SELECTED EXTRACT>
■ ■ ■ ■

ENGELBERG, Switzerland -- Vishal and Jagruti Purohit had traveled
here
from Mumbai, India, on their honeymoon, but they had a greater
mission: to find the small village church that provided the backdrop
for a scene in their favorite movie, a 1995 Bollywood blockbuster
called "The Brave Heart Will Take the Bride."

A church in Montbovon was featured in a Bollywood film.

In the scene, two young Indians, played by Mr. Purohit's favorite
actor and actress, see their love seeming to come to an end. She
kneels and prays, while he cavorts in the dark, neo-Gothic church. In
the end, she breaks off an engagement and he wins her hand.

The young couple knew that the scene had been shot on location in a
church in the small town of Montbovon, a couple of hours drive from
this Alpine village of winding streets, low chalets and abundant
geraniums. But which church?

The first church Mr. Purohit, 24, spied had the sharply pointed
steeple that he and his wife recognized from the film, but the
interior was not right. The altars were different, the vaulting not
rounded but sharp. Disappointed, they left the church and returned to
their tour bus, where a tour guide helped solve the puzzle.

The exterior scenes in the film had been shot around this church with
the sharply pointed steeple, he told them. For the interior shots,
though, the director had chosen the church of St. Grat, a short
distance away. Delighted, Mr. Purohit and his wife bounded over to
the
second church with its familiar interior and struck poses for
honeymoon photographs, aping the Bollywood stars they so admired.

For years, Bollywood's producers and directors have favored the
pristine backdrop of Switzerland for their films. The greatest of the
Bollywood filmmakers, Yash Chopra, is a self-professed romantic who
has made a point of including in virtually all his films scenes shot
on location in this country's high Alpine meadows, around its serene
lakes, and in its charming towns and cities to convey an ideal of
sunshine, happiness and tranquillity.

In the process, they have created an enormous curiosity about things
Swiss in generations of middle-class Indians, who are now earning
enough to travel here in search of their dreams.

■ ■ ■ ■

COLLECTED DATA>
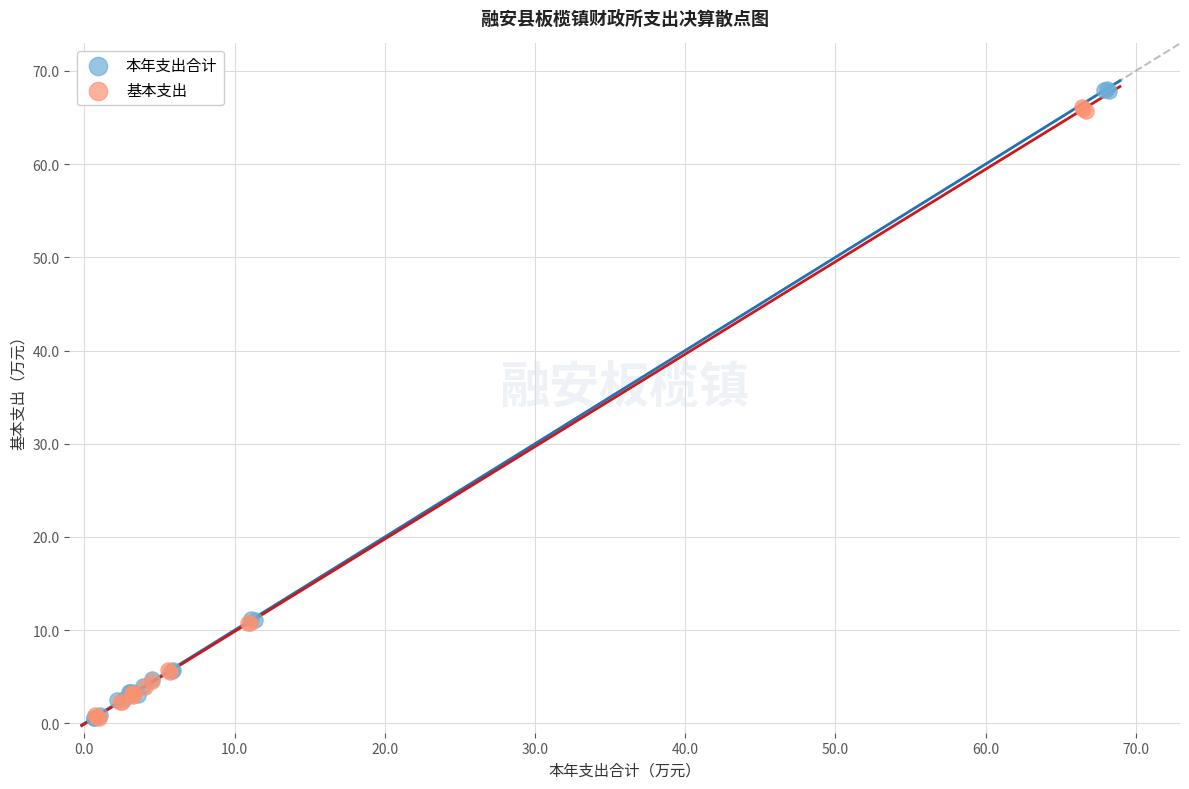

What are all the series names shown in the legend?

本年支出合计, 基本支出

■ ■ ■ ■

TASKS>
• a. Please repeat the passage from the article about Bollywood fans in Switzerland between "In the process, they" and "of their dreams.", inclusive.
• b. According to the article about Bollywood fans in Switzerland, which church did the director choose for the film's interior shots?

ANSWERS FOR THIS EXERCISE>
• a.
In the process, they have created an enormous curiosity about things
Swiss in generations of middle-class Indians, who are now earning
enough to travel here in search of their dreams.

• b. The church of St. Grat.